A common, even fundamental structural throughline in the Theater of the Absurd is characters who refuse to acknowledge the preposterous circumstances of their surroundings, focusing instead on the quotidian elements of their own lives. As Deen makes explicitly clear, those themes are as relevant as they’ve ever been.
Flood takes place on the 19th floor of a highrise apartment building. Much of the establishment of tone and visual themes, if not exact time and place (as those elements are deliberately obscured) is done through Paul Kim’s fantastic costume design. Edith (Laura T. Fisher), is doing spot-on 1950s housewife Donna Reed cosplay. Her adult children (Darrington Clark and Jamie Morrow), who live in the same building but some number of floors below, are explicitly contemporary, their clothes and styling modern, pseudo-punkish, and vaguely androgynous. The patriarch, Darren (Matt DeCaro), is dressed similarly to his wife in suspenders and an unassuming cardigan—oh, and a white, structured, commedia dell’arte-esque mask inexplicably covering the top half of his face.
Edith and Darren’s lives are comfortable, if not much else.

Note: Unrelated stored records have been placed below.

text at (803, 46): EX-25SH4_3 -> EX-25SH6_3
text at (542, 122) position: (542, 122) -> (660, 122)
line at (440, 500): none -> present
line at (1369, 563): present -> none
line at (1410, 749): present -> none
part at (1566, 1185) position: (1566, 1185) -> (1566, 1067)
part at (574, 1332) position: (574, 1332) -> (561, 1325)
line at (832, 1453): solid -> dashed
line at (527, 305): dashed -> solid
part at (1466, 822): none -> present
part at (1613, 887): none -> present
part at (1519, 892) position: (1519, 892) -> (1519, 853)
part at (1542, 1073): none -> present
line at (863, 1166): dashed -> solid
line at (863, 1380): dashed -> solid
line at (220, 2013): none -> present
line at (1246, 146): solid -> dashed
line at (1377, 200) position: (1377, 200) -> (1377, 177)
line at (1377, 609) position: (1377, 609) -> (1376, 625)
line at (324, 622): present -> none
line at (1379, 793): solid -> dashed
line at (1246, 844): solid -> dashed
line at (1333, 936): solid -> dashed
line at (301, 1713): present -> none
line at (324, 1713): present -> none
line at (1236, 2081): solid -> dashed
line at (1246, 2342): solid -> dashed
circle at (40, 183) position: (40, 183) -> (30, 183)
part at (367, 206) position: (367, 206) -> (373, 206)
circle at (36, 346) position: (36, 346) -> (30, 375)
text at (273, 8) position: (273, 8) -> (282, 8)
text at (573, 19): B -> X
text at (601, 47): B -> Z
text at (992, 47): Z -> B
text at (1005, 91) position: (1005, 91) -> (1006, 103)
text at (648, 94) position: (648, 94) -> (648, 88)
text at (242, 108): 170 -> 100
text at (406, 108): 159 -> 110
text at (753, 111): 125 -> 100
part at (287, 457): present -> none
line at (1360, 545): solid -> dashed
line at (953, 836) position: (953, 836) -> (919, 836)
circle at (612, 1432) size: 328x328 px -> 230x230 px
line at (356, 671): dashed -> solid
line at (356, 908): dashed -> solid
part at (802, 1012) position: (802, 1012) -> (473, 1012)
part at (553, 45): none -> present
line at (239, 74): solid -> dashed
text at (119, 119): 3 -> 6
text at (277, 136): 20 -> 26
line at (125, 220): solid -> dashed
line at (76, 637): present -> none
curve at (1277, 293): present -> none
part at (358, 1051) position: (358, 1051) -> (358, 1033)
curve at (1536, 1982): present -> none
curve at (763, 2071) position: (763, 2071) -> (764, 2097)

Darren spends his days working diligently on his “masterpiece”—an undefinable structure made of thousands of matchstick-size pieces of wood. Edith longs for the day he decides he’s finished and the two of them can sit and have tea together, perhaps even hold hands if she can bring herself to hope for such a display of basic affection. The two have a “very pleasant view” of an ocean from their apartment windows—so pleasant that they’re able to ignore the fact that that ocean seems to be growing, rising, consuming them entirely.
The very obvious metaphor at play here is one of climate change, and that’s certainly part of what we’re seeing. But the issues Darren and Edith are ignoring are all-encompassing. In an interview with Hallie Gordon featured in the show’s program, Deen says his inspiration for the play came from questions that arose in the public consciousness after the 2016 presidential election—questions of why so many white women voted for Trump, putting their (generally unconscious) desire to uphold the patriarchy above what most would see as their most basic self-interests. Upholding these systems of power offers these women some comfort and a degree of protection—or at least the promise of those things (someday, with tea, maybe). For many, that’s enough to bury their head in the sand, to ignore everything that is swallowing up the world around them, themselves and those they love included. Deen’s inclination to depict these ideas via a 1950s sitcom housewife could be trite on its own, but the decision to cast that entire framework through the lens of the Theater of the Absurd puts it all so over the top as to come back around to being sharply incisive.
Every design element of Flood works to serve its larger themes and tone, but I would be extremely remiss not to specifically mention Edward T. Morris’s set, which strikes the perfect balance of whimsy and looming menace that drives Deen’s script. Director Kenneth Prestininzi commands a stellar cast, navigating Deen’s complex, lofty metaphors with equal measures of absurd levity and gravitas.